### TEXTO DE LECTURA
□ □ □ □

No es Redondo Terreros, somos todos
Josef Stalin, comunista él, pasa por ser el mayor asesino de la historia muy por encima cuantitativamente de ese otro hijo de Satanás que fue Adolf Hitler: no menos de 50 millones de víctimas aunque hay estudiosos que sitúan la cifra real en el doble. Obra suya son la Gran Purga, la persecución y aniquilación de todo sospechoso de disidencia, y la proliferación de los gulags, esos campos de concentración donde se reeducaba, se hacía enloquecer o directamente se dejaba morir de hambre o se fusilaba a los «enemigos del pueblo». Las cosillas de un comunismo que ostenta por derecho propio el título de ideología más perversa de la historia junto con el nazismo. Eso sí: desde la basura woke de Wikipedia hasta la mayoría de los supuestos expertos en la materia minimizan, banalizan o directamente niegan una realidad que experimentaron un sinfín de personas, entre otros, los cinco millones de ucranios a los que este repugnante ser humano dejó morir de inanición en el tristemente célebre Holodomor.
El georgiano, que no ruso, Josef Stalin perpetró sus purgas a través de un paisano suyo tan malo-malísimo como él: Lavrenti Beria. El comisario para Asuntos Internos de la Unión Soviética, el título ya da miedo al miedo, se dedicaba a espiar a todo hijo de vecino para dar con «enemigos del pueblo». Con librepensadores, en definitiva. Posteriormente, los torturaban o los asesinaban, aunque normalmente hacían las dos cosas. Los que tuvieron la suerte de contarlo acababan muertos civilmente. Así se las gastaban tanto la NKVD de Beria como esa KGB que fue el nombre que Nikita Kruschev otorgó a la Policía política a la muerte de Stalin para intentar vender al mundo que las cosas habían cambiado pese a que seguirían más o menos igual hasta la irrupción de las benditas perestroika y glasnost y la definitiva caída del Muro de Berlín.

□ □ □ □

### LOS DATOS

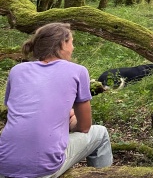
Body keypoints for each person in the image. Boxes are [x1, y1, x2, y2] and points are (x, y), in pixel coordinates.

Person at [0, 23, 113, 178]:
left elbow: (23, 113)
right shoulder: (78, 71)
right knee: (101, 134)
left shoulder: (17, 71)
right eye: (72, 42)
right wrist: (71, 120)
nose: (73, 48)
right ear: (62, 44)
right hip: (44, 167)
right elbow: (85, 127)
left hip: (5, 163)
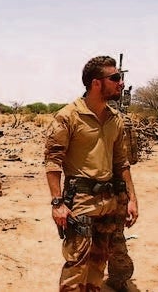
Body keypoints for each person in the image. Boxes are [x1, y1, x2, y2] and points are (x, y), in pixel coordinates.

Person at [45, 55, 139, 291]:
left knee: (99, 262)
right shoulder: (68, 116)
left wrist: (131, 200)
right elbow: (53, 162)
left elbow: (122, 164)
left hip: (109, 201)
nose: (121, 83)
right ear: (96, 83)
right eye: (115, 78)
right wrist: (57, 202)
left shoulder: (115, 119)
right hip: (81, 200)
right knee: (77, 263)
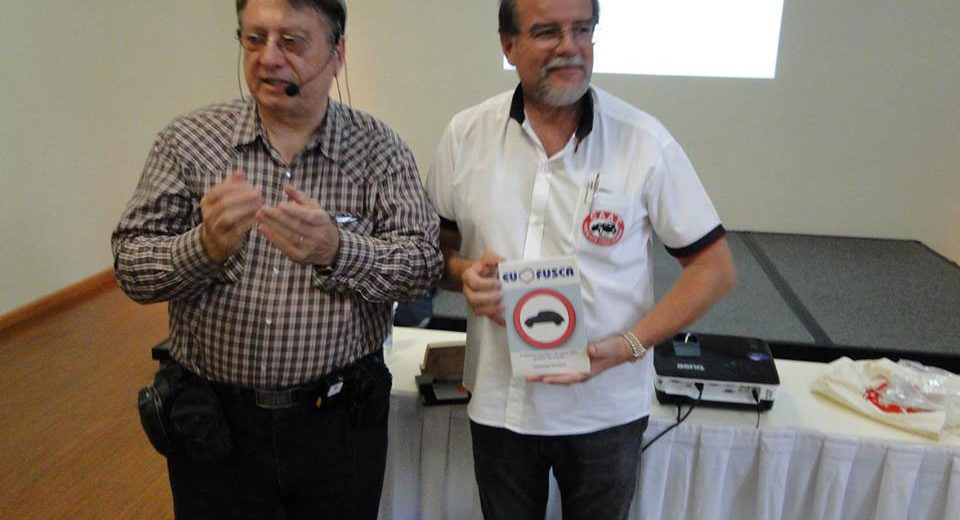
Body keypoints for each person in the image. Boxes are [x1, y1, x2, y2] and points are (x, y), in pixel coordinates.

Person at [112, 0, 442, 518]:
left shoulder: (381, 152)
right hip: (215, 428)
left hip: (339, 423)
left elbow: (423, 265)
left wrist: (338, 249)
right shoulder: (189, 144)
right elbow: (131, 265)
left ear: (337, 54)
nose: (268, 58)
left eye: (291, 42)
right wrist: (204, 247)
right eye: (254, 39)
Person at [424, 0, 737, 518]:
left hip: (605, 410)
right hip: (501, 401)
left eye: (582, 30)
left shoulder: (643, 141)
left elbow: (714, 269)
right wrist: (462, 273)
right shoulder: (466, 135)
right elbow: (434, 252)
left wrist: (627, 346)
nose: (569, 47)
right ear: (508, 45)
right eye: (547, 32)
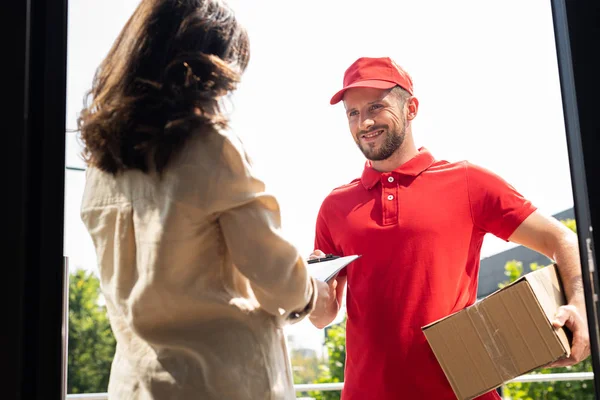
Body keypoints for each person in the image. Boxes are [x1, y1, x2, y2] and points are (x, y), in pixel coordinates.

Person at [78, 1, 325, 399]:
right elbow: (279, 282)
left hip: (135, 386)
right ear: (204, 68)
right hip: (219, 384)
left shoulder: (101, 166)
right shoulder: (211, 147)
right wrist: (313, 290)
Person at [308, 56, 591, 400]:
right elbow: (323, 318)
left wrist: (580, 306)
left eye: (376, 107)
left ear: (411, 108)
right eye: (352, 113)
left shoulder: (468, 183)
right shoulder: (335, 206)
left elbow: (561, 239)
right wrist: (314, 296)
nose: (364, 122)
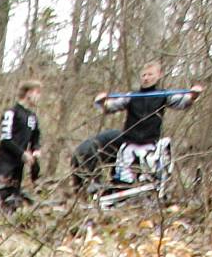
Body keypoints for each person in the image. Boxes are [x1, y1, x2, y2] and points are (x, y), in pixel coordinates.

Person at [72, 62, 204, 185]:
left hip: (150, 147)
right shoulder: (131, 96)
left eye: (150, 74)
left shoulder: (164, 95)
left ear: (159, 75)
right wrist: (102, 102)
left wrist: (193, 95)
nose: (146, 78)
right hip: (129, 145)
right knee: (123, 180)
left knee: (148, 180)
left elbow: (183, 103)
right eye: (144, 75)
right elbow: (110, 107)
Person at [0, 79, 42, 206]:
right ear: (28, 93)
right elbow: (5, 139)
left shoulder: (33, 117)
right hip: (5, 163)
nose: (39, 96)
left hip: (19, 166)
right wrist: (22, 154)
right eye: (37, 92)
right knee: (0, 198)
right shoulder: (11, 113)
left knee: (14, 201)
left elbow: (35, 138)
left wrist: (35, 151)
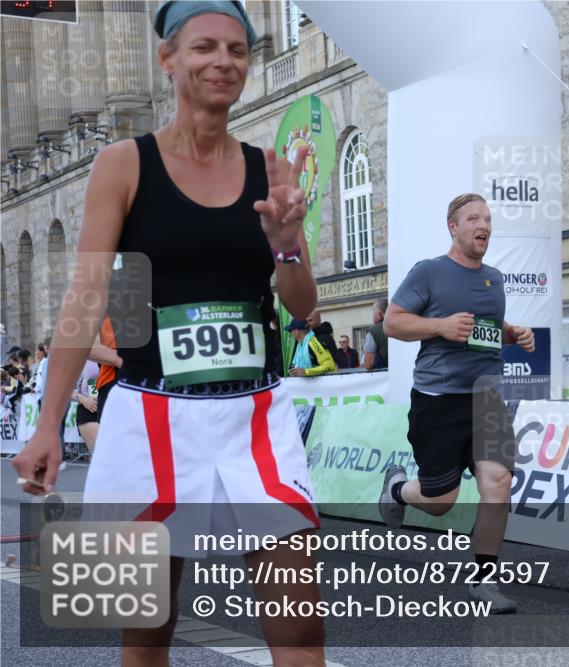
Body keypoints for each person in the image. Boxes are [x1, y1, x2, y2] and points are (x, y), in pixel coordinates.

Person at [12, 3, 325, 663]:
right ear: (168, 60)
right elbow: (85, 296)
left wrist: (286, 242)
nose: (224, 62)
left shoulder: (269, 167)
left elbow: (304, 309)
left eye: (237, 50)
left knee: (299, 624)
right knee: (148, 625)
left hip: (255, 416)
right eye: (205, 47)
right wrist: (48, 423)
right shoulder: (123, 165)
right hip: (149, 415)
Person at [378, 193, 535, 614]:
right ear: (453, 226)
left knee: (497, 483)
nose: (483, 225)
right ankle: (396, 488)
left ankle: (484, 582)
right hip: (438, 399)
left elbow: (483, 330)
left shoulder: (496, 278)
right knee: (441, 500)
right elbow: (392, 322)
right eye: (473, 219)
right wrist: (439, 326)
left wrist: (513, 333)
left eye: (487, 219)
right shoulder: (429, 272)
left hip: (486, 396)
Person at [71, 360, 100, 452]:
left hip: (114, 409)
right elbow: (64, 388)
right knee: (101, 453)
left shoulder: (117, 352)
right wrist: (82, 399)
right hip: (90, 409)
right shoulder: (80, 356)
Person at [361, 297, 389, 370]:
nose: (372, 315)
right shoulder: (401, 326)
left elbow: (368, 364)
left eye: (373, 311)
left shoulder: (374, 330)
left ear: (381, 313)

□ □ □ □

Indica si cada afirmación concuerda con el texto sobre Stalin; responde sí o no y cita literalmente las palabras que lo deciden. (a) Stalin era de origen ruso. (b) Lavrenti Beria ocupó el cargo de comisario para Asuntos Internos de la Unión Soviética. (c) Fue Nikita Kruschev quien dio el nombre de KGB a la policía política. Las entradas son material independiente del texto sobre Stalin.

(a) No: «El georgiano, que no ruso, Josef Stalin».
(b) Sí: «Lavrenti Beria. El comisario para Asuntos Internos de la Unión Soviética».
(c) Sí: «esa KGB que fue el nombre que Nikita Kruschev otorgó a la Policía política a la muerte de Stalin».